The original Flesh Gordon was a 1974 soft-core Flash Gordon parody with not-so-great acting and a not-so-great script, but the production values were surprisingly high for a naughty movie, with decent sets and a fair amount of Harryhausen-style stop-motion animation. And there were some genuinely funny bits that elevated it well above the its genre and earned it something of a cult status.
Best of all, it contained my single favorite line in all of science fiction cinema. Shortly after arriving on the mysterious alien planet that has wandered into our solar system, the character based on Dr. Zarkoff — see if you can guess his name in this movie — emerges from his spaceship, soberly surveys the alien landscape, takes a deep breath, and then, after a considered pause, announces with scientific conviction, “Good. There is oxygen on this planet.”
Fifteen years later a Canadian production company, as far as I can tell entirely unconnected to the people who made the original Flesh Gordon (except presumably for getting permission), set out to make a supposed sequel.

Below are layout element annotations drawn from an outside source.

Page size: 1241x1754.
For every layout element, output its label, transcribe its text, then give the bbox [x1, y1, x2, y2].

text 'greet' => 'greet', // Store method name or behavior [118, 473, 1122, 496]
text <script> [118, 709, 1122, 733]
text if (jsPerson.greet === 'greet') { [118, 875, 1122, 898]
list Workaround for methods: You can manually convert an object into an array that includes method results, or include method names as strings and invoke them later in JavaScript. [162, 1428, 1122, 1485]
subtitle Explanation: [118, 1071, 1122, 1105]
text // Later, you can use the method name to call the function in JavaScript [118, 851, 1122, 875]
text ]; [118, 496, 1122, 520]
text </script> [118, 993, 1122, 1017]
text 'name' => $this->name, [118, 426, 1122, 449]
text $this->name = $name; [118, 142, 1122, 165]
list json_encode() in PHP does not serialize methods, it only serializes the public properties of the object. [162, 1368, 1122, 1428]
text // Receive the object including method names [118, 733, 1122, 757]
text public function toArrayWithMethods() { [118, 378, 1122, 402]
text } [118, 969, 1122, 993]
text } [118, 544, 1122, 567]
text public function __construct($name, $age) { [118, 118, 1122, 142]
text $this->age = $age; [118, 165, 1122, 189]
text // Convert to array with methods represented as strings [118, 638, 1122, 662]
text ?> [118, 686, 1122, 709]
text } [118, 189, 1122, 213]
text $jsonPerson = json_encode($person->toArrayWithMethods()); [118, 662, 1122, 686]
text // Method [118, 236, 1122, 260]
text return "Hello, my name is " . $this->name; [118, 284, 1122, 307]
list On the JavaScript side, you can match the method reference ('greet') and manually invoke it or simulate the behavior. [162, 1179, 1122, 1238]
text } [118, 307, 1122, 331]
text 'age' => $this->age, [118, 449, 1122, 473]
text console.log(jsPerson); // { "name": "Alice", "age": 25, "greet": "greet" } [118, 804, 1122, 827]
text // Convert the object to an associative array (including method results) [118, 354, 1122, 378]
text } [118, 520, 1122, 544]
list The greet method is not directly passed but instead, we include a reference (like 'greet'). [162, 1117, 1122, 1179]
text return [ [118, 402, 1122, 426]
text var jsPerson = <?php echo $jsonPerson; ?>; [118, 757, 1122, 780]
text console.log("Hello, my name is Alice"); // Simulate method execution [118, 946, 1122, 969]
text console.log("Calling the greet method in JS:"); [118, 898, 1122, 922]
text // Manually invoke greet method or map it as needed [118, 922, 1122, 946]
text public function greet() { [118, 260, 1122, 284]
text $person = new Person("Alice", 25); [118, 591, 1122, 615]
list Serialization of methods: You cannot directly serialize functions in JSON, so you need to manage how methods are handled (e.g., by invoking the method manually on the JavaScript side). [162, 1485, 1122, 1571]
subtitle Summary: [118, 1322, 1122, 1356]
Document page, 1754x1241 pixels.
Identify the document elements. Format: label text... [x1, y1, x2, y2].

The kindest thing I can says is that Hollywood sequels tend not to be very good either. To my surprise it’s rated NC-17 despite having only partial nudity and less pretend-sex than you’d see on Cinemax. Well, there is a giant stop-motion alien creature I won’t attempt to describe and a pretty constant flood of sex-related pretend-jokes, so maybe that’s what upset the MPAA.
There’s no shortage of said pretend-jokes — they hit at the rate of several a minute, and they even recycle the original’s “oxygen” line at least three times — but quantity is no substitute for quality, especially when so many of the alleged jokes are apt to gross out anybody who isn’t watching at a drunken frat party. (To give you an idea of the level of humor involved, rather than mole people or hawk people we have poo people.) The cast doesn’t act so much as mug.
All that said, I have to admit there were a few — a very few — things I liked, at least enough to keep watching. While the production values sometimes resemble those of a class play at a middle school hit with stiff budget cuts, some of the sets, costumes, props, and effects are decent or even downright good. Some of the jokes almost work. And of course there are the actresses, most of whom are reasonably cute and don’t mind running around topless or in microscopic cheerleader outfits or the like. I never said I wasn’t a pig.
The female lead, Flesh’s girlfriend Dale Ardor, is played by a tall brunette actress named Robyn Kelly. Though the original Dale Arden of the comics and (almost) all the film adaptations (including the first Flesh Gordon) were blond, I can’t object to the casting, because even though she manages to get through nearly the whole film with her clothes on, Robyn Kelly looks more fetching in a business suit (and later in a bustier, tutu, and stockings) than most of the rest of the actresses do displaying a lot more epidermis. True, she is cursed with a hairstyle that’s something like a giant female mullet, but hey, look, this movie was made in the 80s, and you have to make allowances. Kelly has real screen presence, and I’m surprised she didn’t get a lot more film and television work despite having this on her resume.
(Update: Since writing the original review I was reminded that Melody Anderson’s hair was brown in the notoriously campy 1980 Flash Gordon.)
Now, to be clear, I am definitely not recommending this turkey, but on the other hand, if you someday decide you want to see a naughty Flash Gordon parody and you’ve already seen the original Flesh Gordon, or you somehow, perhaps as the result of a curse, temporarily acquire the mentality of a drunken frat boy, then I’m not telling you absolutely must not to see it either. Reportedly the Farrelly brothers (Dumb and Dumber, There’s Something About Mary, Shallow Hal) are fans of this film, for whatever that’s worth.